Kirillov structures and reduction of Hamiltonian systems by scaling and standard symmetries

TL;DR

This paper explores the reduction of symplectic Hamiltonian systems using scaling and standard symmetries, leading to Kirillov Hamiltonian systems, with results applicable to Lie groups and their Lie-Poisson structures.

Contribution

It demonstrates that reduction by commuting scaling and standard symmetries yields equivalent Kirillov Hamiltonian systems and provides a reconstruction method for such systems.

Findings

Reduction by scaling and standard symmetries produces Kirillov Hamiltonian systems.

Order of reduction (scaling then standard or vice versa) does not affect the outcome.

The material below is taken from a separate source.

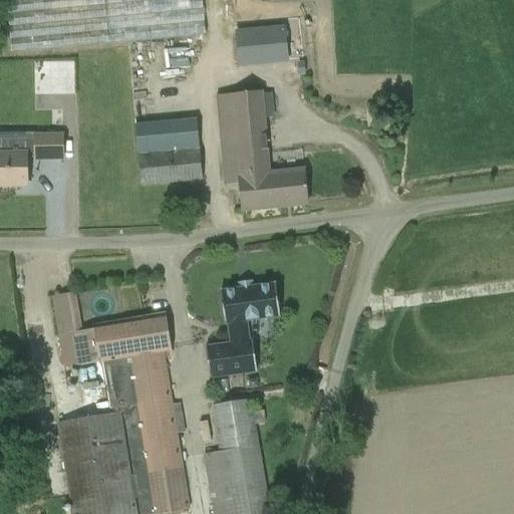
[(36,0),(9,3),(12,55),(206,36),(202,0),(36,0)]
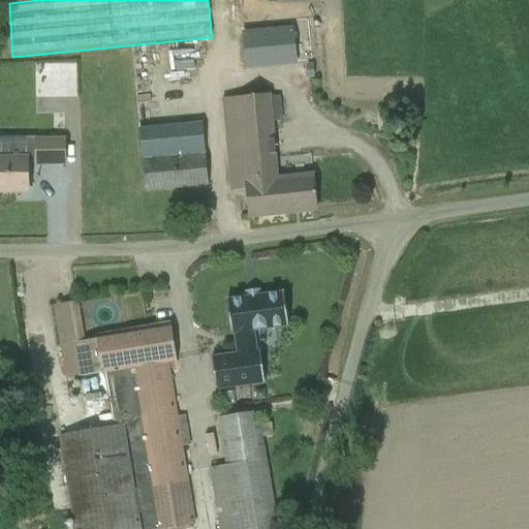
[(243,35),(246,68),(296,64),(292,30),(243,35)]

Application to Lie groups yields Kirillov versions of Lie-Poisson structures.

Abstract

In this paper, we discuss the reduction of symplectic Hamiltonian systems by scaling and standard symmetries which commute. We prove that such a reduction process produces a so-called Kirillov Hamiltonian system. Moreover, we show that if we reduce first by the scaling symmetries and then by the standard ones or in the opposite order, we obtain equivalent Kirillov Hamiltonian systems. In the particular case when the configuration space of the symplectic Hamiltonian system is a Lie group G, which coincides with the symmetry group, the reduced structure is an interesting Kirillov version of the Lie-Poisson structure on the dual space of the Lie algebra of G. We also discuss a reconstruction process for symplectic Hamiltonian systems which admit a scaling symmetry. All the previous results are illustrated in detail with some interesting examples.